Earth is burning: 2025 may get hotter since 2024 was listed as the warmest year in nearly two centuries.

The just ended 2024 is recorded to have had the highest temperatures ever experienced in the past two centuries and counting.

Since the trend in global temperatures keeps going upwards, 2025 is likely to get even hotter.

According to the National Oceanic and Atmospheric Administration (NOAA) the year 2024 featured a record-breaking heat and is officially the hottest one to ever been recorded.

The year 2024 remains the warmest the world has been since experts started tracking data, which should be more than 175 years ago.

The earth’s average land and ocean surface temperature has been reaching 2.32°F (1.29°C) above the 20th century average, as far as National Oceanic and Atmospheric Administration (NOAA)’s National Centers for Environmental Information is concerned.

This surpassed the previous record set in 2023, highlighting the rapid pace of global warming taking its toll onto the earth.

On the other hand, weather experts reveal that the planet’s 10 warmest years have all occurred within the last decade, between 2013 and 2024.

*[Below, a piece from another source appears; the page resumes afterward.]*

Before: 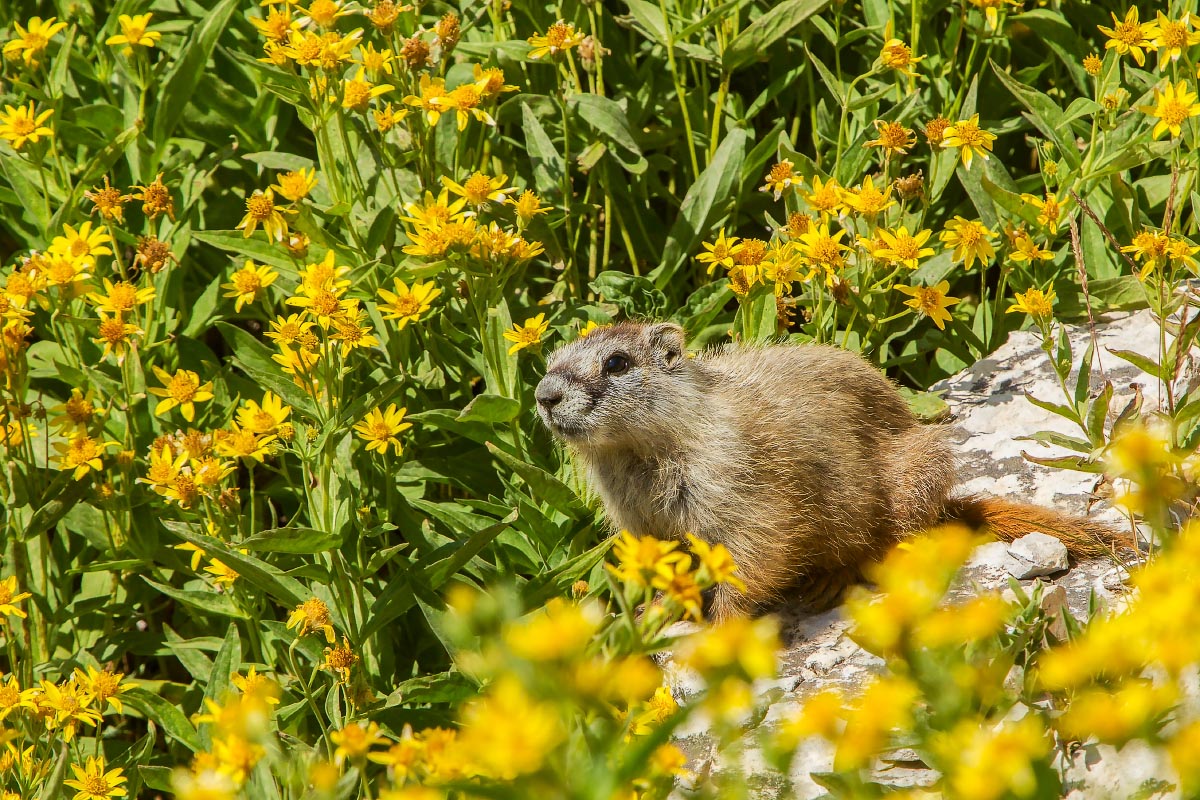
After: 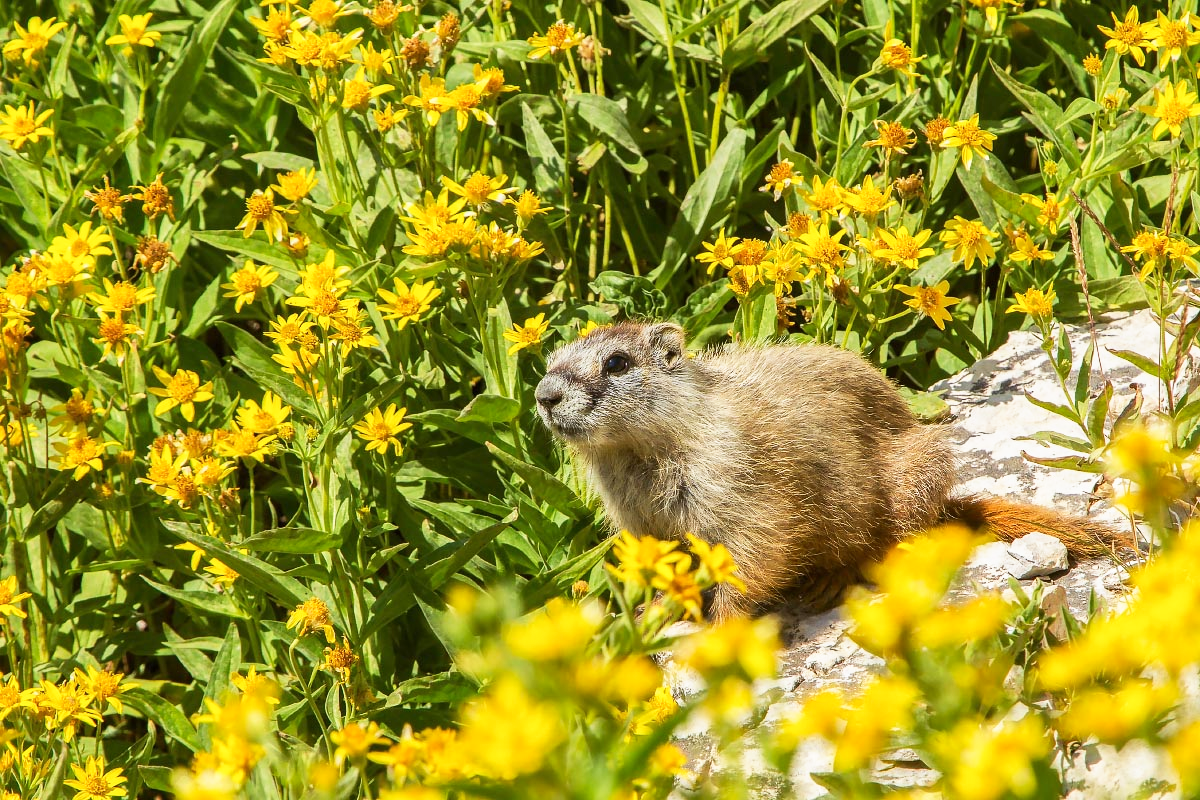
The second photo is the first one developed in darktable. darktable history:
base curve: curves: ch0 [(0, 0) (0.688, 0.865) (1, 1)], preserve colors none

Experts point out that 2024 was the warmest year in a multi-dataset record of global temperature going back to 1850.

Also, 2024 had a global average temperature of 15.10°C; 0.12°C higher than the previous highest annual value in 2023.

Again 2024 was 0.72°C warmer than the 1991–2020 average, and 1.60°C warmer than the pre-industrial level, making it the first calendar year to exceed 1.5 above that level.

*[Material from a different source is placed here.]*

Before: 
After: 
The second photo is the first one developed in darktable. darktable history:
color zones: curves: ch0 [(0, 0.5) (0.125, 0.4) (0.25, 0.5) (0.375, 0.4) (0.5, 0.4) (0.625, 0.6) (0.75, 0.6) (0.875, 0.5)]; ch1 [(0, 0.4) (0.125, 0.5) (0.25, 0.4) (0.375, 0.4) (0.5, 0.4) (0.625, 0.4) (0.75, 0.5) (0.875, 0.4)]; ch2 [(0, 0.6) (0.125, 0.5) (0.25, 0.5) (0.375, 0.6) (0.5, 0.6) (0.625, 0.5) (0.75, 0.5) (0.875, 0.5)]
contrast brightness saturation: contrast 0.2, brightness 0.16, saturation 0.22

The last ten years have been the warmest ten years on record.

Each month from January to June 2024 was warmer than the corresponding month in any previous year.

August 2024 equaled the record warmth of August 2023 and the remaining months from July to December were each the second warmest for the time of year, after the corresponding months in 2023.

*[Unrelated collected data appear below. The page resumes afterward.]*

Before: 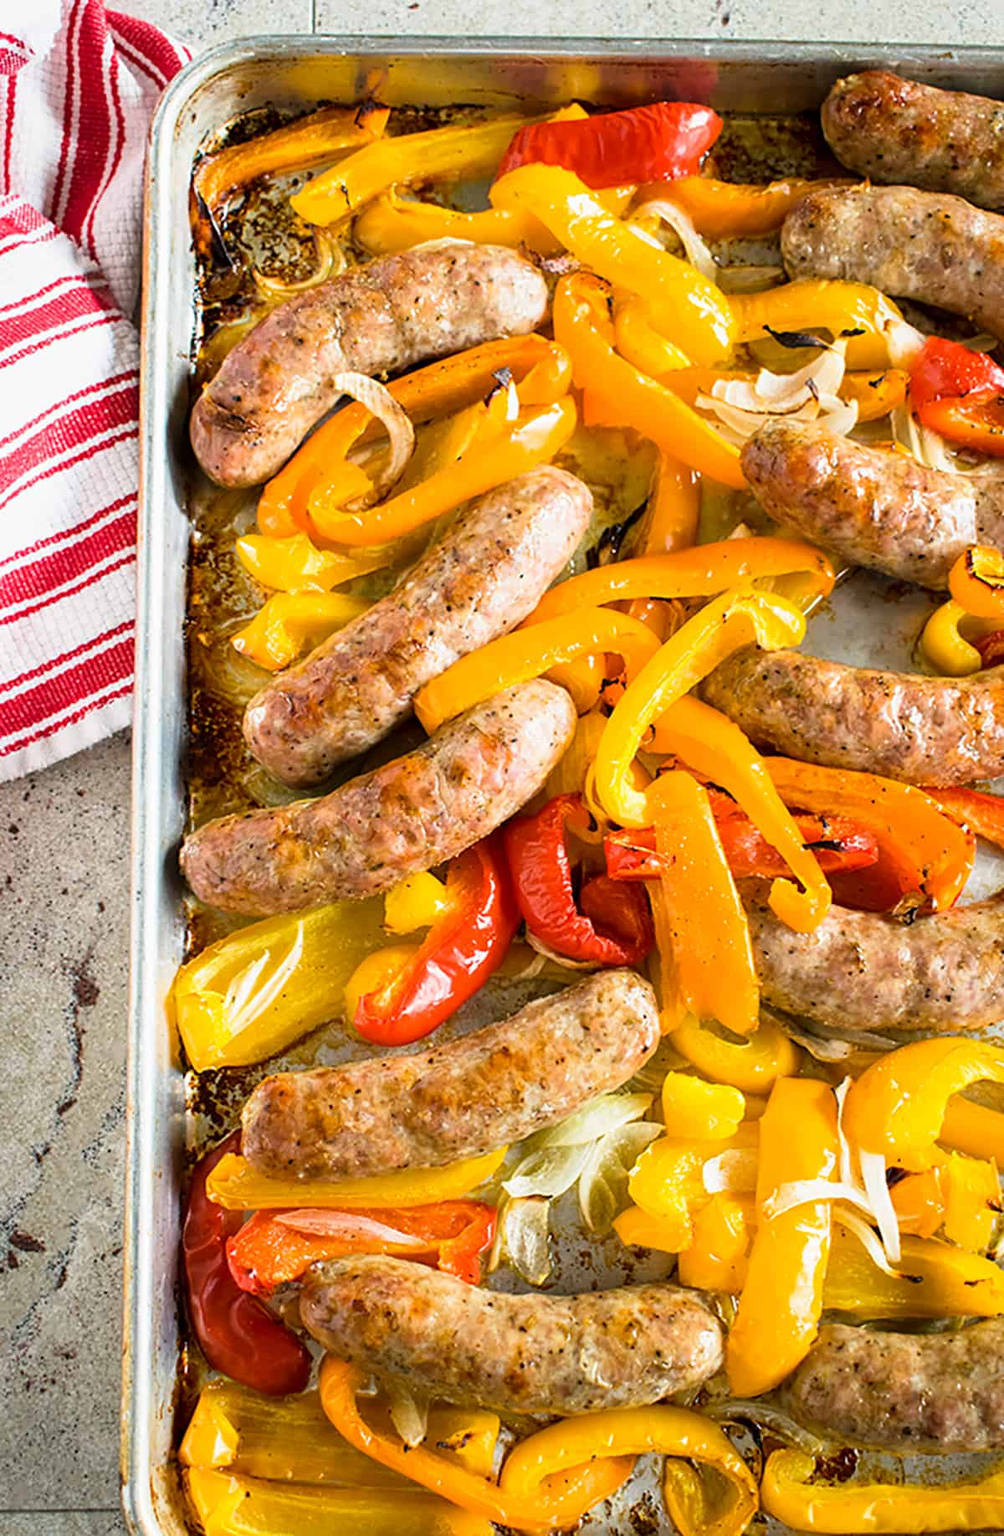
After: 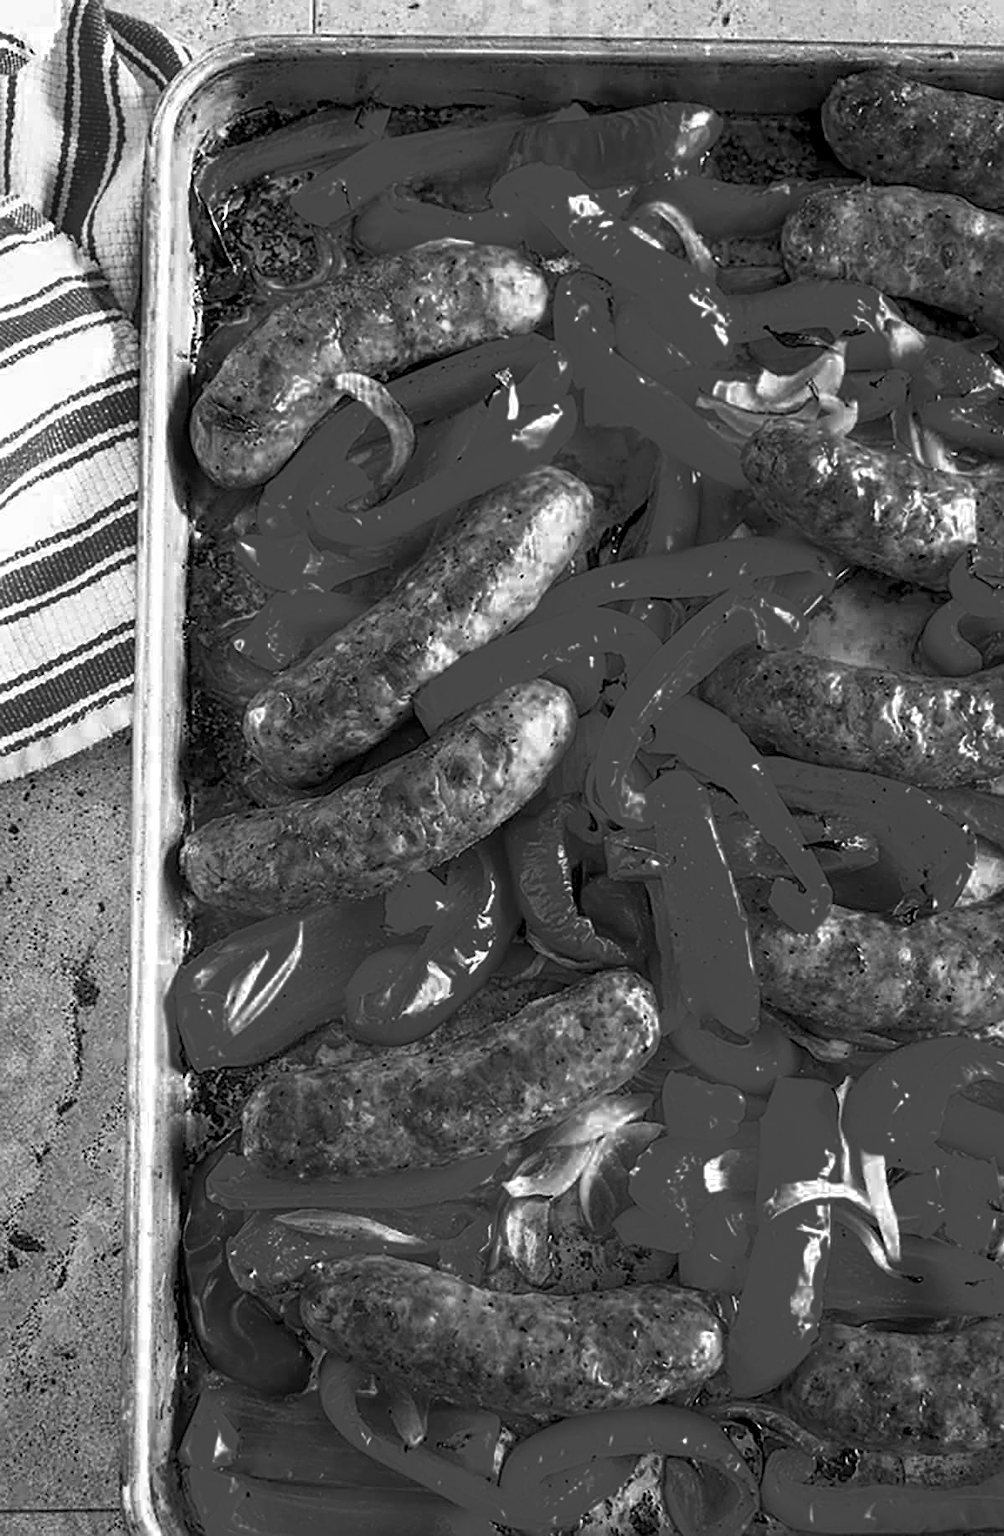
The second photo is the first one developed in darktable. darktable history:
local contrast: on, module defaults
color zones: curves: ch0 [(0.287, 0.048) (0.493, 0.484) (0.737, 0.816)]; ch1 [(0, 0) (0.143, 0) (0.286, 0) (0.429, 0) (0.571, 0) (0.714, 0) (0.857, 0)]
monochrome: on, module defaults
sharpen: on, module defaults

Adding to the concerning trends, Antarctic sea ice coverage during its maximum extent in September and minimum extent in February ranked among the lowest ever observed.

Meanwhile, Arctic sea ice fared slightly better but still ranked seventh lowest on record.

Sea waters have also been getting warmer. Ocean heat content, another crucial climate indicator, also hit an all-time high in 2024.

The snow cap which crowns Africa’s highest peak on Kilimanjaro, in Tanzania, has also been receding in recent years, with its melting glaciers resulting in floods in farms located at the foot of the mountain and further downstream.

Mount Kilimanjaro has also been suffering from series of bush fires in recent years.